El-Erian: Federal Reserve Needs to Lead the Market

Allianz SE’s Mohamed El-Erian said that Federal Reserve officials need to consider the costs of keeping interest rates low, even as the U.S. economy is pressured by diminished worker productivity.

“There is also the risk of financial instability down the road” because of extraordinary monetary policy, El-Erian, Allianz’s chief economic adviser, said Monday in an interview on Bloomberg Radio. “And that, I think, is the strongest argument for trying to slowly normalize rates, because otherwise you contribute to excessive risk taking.”

The Fed cut its benchmark interest rate to near zero in 2008, and has raised it only once since then, in December. Central bankers were split about the timing of another rate increase at the July meeting of the Federal Open Market Committee, and some have expressed concerns about geopolitical disruptions such as the U.K.’s vote to leave the European Union.

The productivity of American workers unexpectedly declined for a third straight quarter in the three months ended June 30, according to a report this month. Still, El-Erian has warned that low rates could create distortions in financial markets, punishing savers and encouraging reckless trades by bond investors looking for better yields.

Japan, Europe

He also cited the danger that monetary policy fails to reach its goals in an era where elected officials in large economies struggle to provide fiscal solutions to address slow growth. He highlighted Japan where prices continue to fall, moving away from the central bank’s target, even after unprecedented easing of monetary policy there.

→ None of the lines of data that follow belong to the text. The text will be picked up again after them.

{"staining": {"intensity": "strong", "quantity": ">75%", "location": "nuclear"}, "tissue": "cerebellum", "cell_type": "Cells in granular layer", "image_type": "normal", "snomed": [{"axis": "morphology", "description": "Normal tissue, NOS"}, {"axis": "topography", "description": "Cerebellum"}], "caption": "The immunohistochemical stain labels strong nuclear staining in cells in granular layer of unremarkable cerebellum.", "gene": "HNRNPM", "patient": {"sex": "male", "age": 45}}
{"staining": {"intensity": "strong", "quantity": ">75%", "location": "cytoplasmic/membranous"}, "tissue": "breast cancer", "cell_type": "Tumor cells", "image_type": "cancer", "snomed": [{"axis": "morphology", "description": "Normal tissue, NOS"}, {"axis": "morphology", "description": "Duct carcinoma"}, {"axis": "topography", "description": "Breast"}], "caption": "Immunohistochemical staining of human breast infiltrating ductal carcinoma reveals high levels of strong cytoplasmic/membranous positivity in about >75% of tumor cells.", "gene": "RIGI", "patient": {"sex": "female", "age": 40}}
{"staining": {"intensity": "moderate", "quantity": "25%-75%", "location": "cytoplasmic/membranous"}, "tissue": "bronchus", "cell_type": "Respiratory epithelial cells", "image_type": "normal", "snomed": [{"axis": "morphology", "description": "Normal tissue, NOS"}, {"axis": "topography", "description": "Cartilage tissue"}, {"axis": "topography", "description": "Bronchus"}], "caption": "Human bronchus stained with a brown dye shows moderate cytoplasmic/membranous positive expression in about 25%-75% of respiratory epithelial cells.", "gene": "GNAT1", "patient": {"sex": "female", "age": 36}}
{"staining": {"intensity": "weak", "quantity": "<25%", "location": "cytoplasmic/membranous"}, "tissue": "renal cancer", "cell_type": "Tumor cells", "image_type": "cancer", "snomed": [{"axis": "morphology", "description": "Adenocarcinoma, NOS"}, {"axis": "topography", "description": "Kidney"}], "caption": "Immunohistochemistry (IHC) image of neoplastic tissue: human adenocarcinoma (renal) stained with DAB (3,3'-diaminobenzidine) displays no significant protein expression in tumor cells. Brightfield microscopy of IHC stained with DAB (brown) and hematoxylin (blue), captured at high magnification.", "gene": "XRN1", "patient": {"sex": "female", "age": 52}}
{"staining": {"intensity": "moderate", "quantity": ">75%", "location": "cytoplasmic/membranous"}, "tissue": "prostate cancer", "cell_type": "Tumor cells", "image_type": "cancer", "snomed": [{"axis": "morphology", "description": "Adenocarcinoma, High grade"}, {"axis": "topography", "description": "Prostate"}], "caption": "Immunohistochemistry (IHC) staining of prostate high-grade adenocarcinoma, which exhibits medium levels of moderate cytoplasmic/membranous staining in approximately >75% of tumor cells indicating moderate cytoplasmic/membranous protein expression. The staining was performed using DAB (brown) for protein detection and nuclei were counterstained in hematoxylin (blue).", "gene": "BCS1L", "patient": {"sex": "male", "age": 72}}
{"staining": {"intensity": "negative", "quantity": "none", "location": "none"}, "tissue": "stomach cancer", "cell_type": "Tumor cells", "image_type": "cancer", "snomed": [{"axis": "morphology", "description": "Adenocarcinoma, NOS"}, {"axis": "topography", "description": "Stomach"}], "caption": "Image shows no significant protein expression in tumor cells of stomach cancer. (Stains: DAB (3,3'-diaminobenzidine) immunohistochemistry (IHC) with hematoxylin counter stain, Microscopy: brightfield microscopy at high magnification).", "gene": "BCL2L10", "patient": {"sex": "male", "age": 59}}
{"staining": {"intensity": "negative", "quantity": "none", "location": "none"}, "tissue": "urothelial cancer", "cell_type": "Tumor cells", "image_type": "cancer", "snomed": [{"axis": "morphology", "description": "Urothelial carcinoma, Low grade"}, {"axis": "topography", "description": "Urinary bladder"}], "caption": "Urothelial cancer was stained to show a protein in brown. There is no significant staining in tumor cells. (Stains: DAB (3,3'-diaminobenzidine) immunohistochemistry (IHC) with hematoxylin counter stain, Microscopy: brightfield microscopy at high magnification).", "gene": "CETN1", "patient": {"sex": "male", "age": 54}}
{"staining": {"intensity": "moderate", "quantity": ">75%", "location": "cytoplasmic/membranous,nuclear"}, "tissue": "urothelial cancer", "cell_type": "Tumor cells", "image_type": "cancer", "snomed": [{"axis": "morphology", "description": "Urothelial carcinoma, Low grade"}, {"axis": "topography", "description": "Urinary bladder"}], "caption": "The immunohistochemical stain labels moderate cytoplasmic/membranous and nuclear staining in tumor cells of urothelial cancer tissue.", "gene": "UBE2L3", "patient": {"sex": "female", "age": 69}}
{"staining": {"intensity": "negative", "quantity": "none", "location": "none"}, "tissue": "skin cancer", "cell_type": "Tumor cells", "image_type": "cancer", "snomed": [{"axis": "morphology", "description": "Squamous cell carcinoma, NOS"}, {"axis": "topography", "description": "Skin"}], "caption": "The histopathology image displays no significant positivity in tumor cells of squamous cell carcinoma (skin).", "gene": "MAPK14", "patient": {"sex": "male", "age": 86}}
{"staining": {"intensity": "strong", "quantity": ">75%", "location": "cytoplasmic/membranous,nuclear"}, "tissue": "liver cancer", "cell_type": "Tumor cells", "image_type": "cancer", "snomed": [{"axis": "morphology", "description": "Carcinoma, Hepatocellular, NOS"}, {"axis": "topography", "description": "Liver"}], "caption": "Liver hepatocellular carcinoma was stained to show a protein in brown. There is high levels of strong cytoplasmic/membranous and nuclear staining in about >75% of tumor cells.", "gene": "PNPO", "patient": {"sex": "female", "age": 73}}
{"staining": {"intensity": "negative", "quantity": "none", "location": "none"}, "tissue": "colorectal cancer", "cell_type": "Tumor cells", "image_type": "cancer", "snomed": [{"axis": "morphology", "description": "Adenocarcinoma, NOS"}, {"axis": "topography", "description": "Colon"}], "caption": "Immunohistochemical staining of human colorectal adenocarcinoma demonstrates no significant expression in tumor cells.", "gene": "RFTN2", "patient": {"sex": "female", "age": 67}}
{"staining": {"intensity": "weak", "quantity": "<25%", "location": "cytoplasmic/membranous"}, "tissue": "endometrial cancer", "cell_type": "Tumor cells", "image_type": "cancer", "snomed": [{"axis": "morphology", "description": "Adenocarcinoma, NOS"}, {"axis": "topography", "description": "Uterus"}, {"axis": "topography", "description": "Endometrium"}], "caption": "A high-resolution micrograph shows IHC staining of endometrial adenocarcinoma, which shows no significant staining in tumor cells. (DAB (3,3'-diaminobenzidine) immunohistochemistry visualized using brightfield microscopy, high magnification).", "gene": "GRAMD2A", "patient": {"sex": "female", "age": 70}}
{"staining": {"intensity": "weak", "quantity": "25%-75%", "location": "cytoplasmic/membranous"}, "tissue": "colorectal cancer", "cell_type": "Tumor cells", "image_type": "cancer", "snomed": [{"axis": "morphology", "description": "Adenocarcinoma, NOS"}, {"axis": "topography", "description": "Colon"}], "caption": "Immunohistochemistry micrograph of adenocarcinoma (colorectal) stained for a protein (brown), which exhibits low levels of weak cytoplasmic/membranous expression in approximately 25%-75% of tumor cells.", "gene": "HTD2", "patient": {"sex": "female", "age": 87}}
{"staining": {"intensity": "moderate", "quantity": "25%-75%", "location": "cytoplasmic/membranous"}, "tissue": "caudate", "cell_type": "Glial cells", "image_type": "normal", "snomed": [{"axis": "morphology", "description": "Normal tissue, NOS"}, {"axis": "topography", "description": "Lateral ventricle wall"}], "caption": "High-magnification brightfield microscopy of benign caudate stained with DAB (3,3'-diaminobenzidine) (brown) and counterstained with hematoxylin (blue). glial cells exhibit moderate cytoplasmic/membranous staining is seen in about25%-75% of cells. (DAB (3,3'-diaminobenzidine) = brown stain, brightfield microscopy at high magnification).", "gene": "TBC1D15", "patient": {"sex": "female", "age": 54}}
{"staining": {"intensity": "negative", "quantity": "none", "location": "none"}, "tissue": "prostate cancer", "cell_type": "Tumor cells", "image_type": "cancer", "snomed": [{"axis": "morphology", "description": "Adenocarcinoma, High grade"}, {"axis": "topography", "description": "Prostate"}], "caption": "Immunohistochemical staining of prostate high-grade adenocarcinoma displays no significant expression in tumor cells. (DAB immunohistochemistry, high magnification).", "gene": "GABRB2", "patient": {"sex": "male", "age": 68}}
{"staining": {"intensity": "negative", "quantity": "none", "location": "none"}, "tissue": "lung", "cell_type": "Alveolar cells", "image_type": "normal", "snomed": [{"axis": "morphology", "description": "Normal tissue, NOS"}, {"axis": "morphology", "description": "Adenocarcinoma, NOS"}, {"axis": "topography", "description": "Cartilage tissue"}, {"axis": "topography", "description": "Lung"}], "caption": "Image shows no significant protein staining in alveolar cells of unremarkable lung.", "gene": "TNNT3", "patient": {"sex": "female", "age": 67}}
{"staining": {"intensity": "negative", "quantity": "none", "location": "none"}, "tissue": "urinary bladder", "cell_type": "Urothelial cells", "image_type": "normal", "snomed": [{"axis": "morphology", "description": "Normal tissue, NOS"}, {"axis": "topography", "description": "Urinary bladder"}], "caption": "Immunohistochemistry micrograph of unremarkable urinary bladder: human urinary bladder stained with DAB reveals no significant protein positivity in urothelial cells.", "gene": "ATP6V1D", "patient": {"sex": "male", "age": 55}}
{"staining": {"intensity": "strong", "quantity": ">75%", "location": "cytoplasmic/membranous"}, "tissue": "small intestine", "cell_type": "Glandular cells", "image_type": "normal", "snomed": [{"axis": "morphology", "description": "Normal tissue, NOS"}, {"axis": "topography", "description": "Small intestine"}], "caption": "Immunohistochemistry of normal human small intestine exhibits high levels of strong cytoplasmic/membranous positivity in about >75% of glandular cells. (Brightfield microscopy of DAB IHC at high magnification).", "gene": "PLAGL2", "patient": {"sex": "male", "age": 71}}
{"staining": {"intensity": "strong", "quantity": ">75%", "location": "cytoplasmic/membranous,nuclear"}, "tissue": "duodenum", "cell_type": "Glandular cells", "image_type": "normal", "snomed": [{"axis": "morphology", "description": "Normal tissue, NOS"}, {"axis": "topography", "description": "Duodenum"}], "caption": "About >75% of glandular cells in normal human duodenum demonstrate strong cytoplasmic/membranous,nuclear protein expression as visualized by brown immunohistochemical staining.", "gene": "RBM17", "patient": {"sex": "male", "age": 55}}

“The last thing you want is for your central bank to be ineffective,” said El-Erian, who is also a Bloomberg View columnist. “The Fed doesn’t want to get there, the ECB doesn’t want to get there, the Bank of England doesn’t want to get there. And they have that at the back of their mind,” he said, referring to the European Central Bank.

The Fed is grappling with when to lift the benchmark lending rate after keeping it unchanged at all five of its meetings so far this year. Fed Vice Chairman Stanley Fischer said in a speech this weekend that employment has been resilient even as gross domestic product figures have been “mediocre at best.” He also said he expects growth to pick up in the future and cited the need for improved public infrastructure, better education and incentives for private investment.

“His speech was excellent,” El-Erian said of Fischer. “He laid out what the economy has achieved, he laid out the big issues, the questions, and he acknowledged that you need other policy makers to step up to the plate. And I think that’s the message you need to repeat over and over again, hoping that you get through to the political system.”